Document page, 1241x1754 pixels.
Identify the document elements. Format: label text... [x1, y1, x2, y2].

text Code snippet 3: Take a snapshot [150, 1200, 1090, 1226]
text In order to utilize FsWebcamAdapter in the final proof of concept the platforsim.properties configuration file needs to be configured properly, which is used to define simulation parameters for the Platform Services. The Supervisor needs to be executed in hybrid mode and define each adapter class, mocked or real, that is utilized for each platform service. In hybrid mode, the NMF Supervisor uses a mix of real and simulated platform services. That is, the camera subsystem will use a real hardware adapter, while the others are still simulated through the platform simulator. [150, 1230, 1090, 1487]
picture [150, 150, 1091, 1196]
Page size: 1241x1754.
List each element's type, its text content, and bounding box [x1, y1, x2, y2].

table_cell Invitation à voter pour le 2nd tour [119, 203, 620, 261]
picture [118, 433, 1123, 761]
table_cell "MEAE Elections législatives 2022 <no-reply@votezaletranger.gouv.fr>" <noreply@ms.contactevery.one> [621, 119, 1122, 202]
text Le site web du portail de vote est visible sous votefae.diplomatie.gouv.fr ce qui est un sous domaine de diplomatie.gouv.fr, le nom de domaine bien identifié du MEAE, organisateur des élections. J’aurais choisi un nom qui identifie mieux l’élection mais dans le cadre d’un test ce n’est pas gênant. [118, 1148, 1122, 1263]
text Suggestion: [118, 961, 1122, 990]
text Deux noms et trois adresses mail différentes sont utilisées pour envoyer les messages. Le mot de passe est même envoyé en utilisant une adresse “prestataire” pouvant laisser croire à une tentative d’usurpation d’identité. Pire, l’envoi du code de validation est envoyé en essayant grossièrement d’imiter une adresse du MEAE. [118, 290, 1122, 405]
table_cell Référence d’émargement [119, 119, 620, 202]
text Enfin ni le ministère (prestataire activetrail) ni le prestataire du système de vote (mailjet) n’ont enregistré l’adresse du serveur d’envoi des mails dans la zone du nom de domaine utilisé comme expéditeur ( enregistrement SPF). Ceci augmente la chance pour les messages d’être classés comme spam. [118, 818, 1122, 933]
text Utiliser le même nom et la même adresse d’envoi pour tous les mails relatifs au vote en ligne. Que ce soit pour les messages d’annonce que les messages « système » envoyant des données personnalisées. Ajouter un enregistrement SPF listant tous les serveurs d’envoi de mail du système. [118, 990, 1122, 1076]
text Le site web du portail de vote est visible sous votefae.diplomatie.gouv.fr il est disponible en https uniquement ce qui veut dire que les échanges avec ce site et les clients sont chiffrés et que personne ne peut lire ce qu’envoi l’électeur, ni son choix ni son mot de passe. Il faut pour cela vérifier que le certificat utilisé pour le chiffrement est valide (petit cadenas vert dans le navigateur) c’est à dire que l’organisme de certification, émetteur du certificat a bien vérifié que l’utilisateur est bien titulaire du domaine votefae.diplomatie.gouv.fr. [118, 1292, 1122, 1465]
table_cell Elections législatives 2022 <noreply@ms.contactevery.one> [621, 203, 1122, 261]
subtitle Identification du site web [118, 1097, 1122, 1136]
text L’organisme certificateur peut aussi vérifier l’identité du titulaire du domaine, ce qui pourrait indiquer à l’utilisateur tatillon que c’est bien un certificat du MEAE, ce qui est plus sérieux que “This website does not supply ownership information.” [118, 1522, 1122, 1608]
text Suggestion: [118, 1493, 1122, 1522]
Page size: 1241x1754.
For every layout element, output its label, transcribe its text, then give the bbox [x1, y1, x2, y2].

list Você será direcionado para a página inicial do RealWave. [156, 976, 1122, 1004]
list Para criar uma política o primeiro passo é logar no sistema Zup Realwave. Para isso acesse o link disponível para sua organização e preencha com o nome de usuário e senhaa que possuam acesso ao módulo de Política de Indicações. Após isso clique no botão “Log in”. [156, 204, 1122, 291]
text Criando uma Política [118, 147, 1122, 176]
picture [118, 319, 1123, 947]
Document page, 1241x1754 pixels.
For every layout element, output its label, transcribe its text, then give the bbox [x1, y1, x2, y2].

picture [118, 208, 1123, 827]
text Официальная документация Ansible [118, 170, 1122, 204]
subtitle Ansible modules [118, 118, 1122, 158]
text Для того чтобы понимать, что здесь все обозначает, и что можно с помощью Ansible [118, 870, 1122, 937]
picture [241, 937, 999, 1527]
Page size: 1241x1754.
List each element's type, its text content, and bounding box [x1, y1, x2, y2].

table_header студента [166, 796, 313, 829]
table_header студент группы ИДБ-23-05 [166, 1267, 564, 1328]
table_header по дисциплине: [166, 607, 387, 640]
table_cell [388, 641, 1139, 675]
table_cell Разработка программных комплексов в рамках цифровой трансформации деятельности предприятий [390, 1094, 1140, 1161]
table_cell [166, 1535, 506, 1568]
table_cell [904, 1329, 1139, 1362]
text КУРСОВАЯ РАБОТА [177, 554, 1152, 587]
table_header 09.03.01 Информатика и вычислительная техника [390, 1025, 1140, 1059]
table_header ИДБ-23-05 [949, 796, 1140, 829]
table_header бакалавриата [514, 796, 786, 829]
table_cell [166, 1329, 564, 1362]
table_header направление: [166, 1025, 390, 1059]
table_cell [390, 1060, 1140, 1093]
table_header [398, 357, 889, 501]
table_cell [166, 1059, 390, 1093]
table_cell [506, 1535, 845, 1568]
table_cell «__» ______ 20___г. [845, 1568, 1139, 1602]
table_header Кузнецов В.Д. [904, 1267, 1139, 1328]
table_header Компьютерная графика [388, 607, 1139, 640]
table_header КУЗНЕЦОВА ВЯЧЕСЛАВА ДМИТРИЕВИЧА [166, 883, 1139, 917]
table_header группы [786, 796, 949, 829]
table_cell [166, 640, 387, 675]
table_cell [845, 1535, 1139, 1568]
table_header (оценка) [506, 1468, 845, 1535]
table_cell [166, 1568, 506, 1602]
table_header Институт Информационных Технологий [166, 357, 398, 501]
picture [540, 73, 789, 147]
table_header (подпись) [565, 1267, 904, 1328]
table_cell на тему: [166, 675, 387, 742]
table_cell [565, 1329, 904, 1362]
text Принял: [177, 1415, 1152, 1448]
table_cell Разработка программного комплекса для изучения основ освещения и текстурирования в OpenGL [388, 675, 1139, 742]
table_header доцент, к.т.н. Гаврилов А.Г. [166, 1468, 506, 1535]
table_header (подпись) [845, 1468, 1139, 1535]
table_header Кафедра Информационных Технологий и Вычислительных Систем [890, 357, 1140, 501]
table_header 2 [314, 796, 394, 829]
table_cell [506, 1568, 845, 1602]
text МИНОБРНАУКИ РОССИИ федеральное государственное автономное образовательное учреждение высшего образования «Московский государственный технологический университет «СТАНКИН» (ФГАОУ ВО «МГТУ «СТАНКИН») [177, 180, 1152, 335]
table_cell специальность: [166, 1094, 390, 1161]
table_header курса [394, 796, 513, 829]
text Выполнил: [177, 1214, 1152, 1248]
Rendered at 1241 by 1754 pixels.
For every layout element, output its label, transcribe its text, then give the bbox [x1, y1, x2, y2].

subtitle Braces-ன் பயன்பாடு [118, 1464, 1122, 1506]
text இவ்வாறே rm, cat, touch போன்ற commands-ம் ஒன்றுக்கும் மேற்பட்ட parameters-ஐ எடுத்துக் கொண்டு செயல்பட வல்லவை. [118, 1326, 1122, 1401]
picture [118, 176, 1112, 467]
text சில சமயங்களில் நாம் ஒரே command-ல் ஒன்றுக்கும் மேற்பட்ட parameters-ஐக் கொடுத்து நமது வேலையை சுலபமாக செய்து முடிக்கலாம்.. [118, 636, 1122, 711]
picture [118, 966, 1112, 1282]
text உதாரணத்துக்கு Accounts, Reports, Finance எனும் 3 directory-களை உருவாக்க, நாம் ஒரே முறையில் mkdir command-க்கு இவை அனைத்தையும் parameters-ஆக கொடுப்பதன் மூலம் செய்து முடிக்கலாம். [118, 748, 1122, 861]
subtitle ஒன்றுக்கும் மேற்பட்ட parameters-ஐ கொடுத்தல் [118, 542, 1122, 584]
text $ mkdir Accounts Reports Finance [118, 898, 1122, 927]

-------

Task to carry out
Rewrite the data starting with the line containing "subtitle Braces-ன் பயன்பாடு" and going on through the line containing "picture [118, 966, 1112, 1282]", swapping "parameters" for "arguments" and leaving everything else the same.

Full solution
subtitle Braces-ன் பயன்பாடு [118, 1464, 1122, 1506]
text இவ்வாறே rm, cat, touch போன்ற commands-ம் ஒன்றுக்கும் மேற்பட்ட arguments-ஐ எடுத்துக் கொண்டு செயல்பட வல்லவை. [118, 1326, 1122, 1401]
picture [118, 176, 1112, 467]
text சில சமயங்களில் நாம் ஒரே command-ல் ஒன்றுக்கும் மேற்பட்ட arguments-ஐக் கொடுத்து நமது வேலையை சுலபமாக செய்து முடிக்கலாம்.. [118, 636, 1122, 711]
picture [118, 966, 1112, 1282]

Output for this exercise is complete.